European Journal of Radiology Open (Jan 2020)
Iterative reconstruction algorithm improves the image quality without affecting quantitative measurements of computed tomography perfusion in the upper abdomen
Abstract
Objective: To investigate differences between reconstruction algorithms in quantitative perfusion values and time-attenuation curves in computed tomography perfusion (CTP) examinations of the upper abdomen. Methods: Twenty-six CTP examinations were reconstructed with filtered back projection and an iterative reconstruction algorithm, advanced modeled iterative reconstruction (ADMIRE), with different levels of noise-reduction strength. Using the maximum-slope model, quantitative measurements were obtained: blood flow (mL/min/100 mL), blood volume (mL/100 mL), time to peak (s), arterial liver perfusion (mL/100 mL/min), portal venous liver perfusion (mL/100 mL/min), hepatic perfusion index (%), temporal maximum intensity projection (Hounsfield units (HU)) and temporal average HU. Time-attenuation curves for seven sites (left liver lobe, right liver lobe, hepatocellular carcinoma, spleen, gastric wall, pancreas, portal vein) were obtained. Mixed-model analysis was used for statistical evaluation.

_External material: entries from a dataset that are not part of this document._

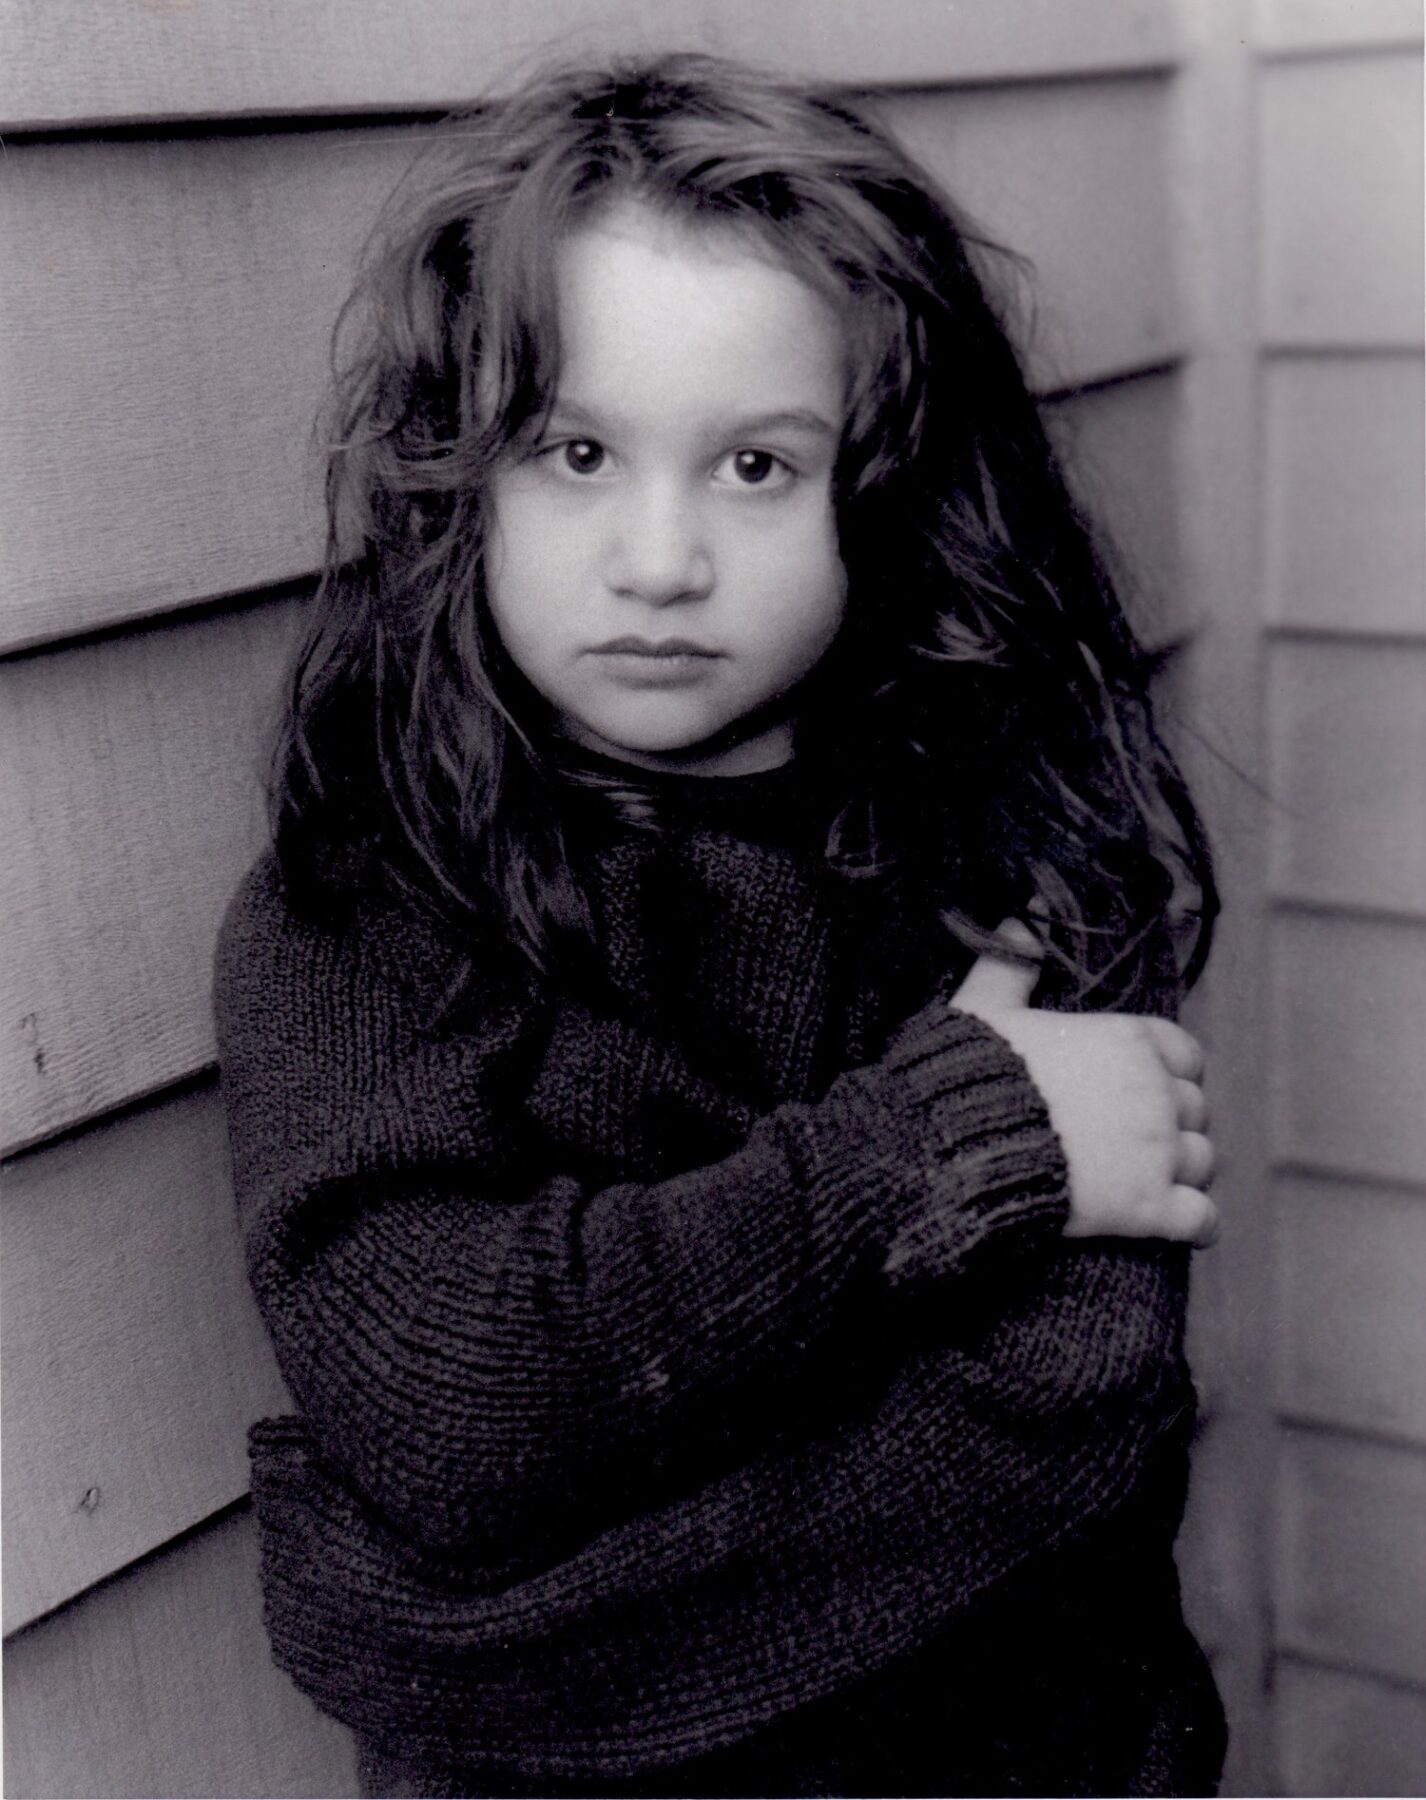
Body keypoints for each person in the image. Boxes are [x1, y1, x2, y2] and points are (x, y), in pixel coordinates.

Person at [214, 53, 1227, 1799]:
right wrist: (945, 1140)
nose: (659, 558)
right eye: (578, 453)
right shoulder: (373, 909)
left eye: (756, 465)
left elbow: (1073, 1417)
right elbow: (446, 1408)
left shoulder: (1007, 861)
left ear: (885, 488)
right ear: (463, 476)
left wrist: (506, 1617)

Image noise and the signal:noise ratio (SNR) were compared between four reconstructions, and statistical analysis of these reconstructions was made with a related-samples Friedman’s two-way analysis of variance by ranks test. Results: There were no significant differences for quantitative measurements between the four reconstructions for all tissues. There were no significant differences between the AUC values of the time-attenuation curves between the four reconstructions for all tissues, including three automatic measurements (portal vein, aorta, spleen). There was a significant difference in image noise and SNR between the four reconstructions. Conclusions: ADMIRE did not affect the quantitative measurements or time-attenuation curves of tissues in the upper abdomen. The image noise was lower, and the SNR higher, for iterative reconstructions with higher noise-reduction strengths.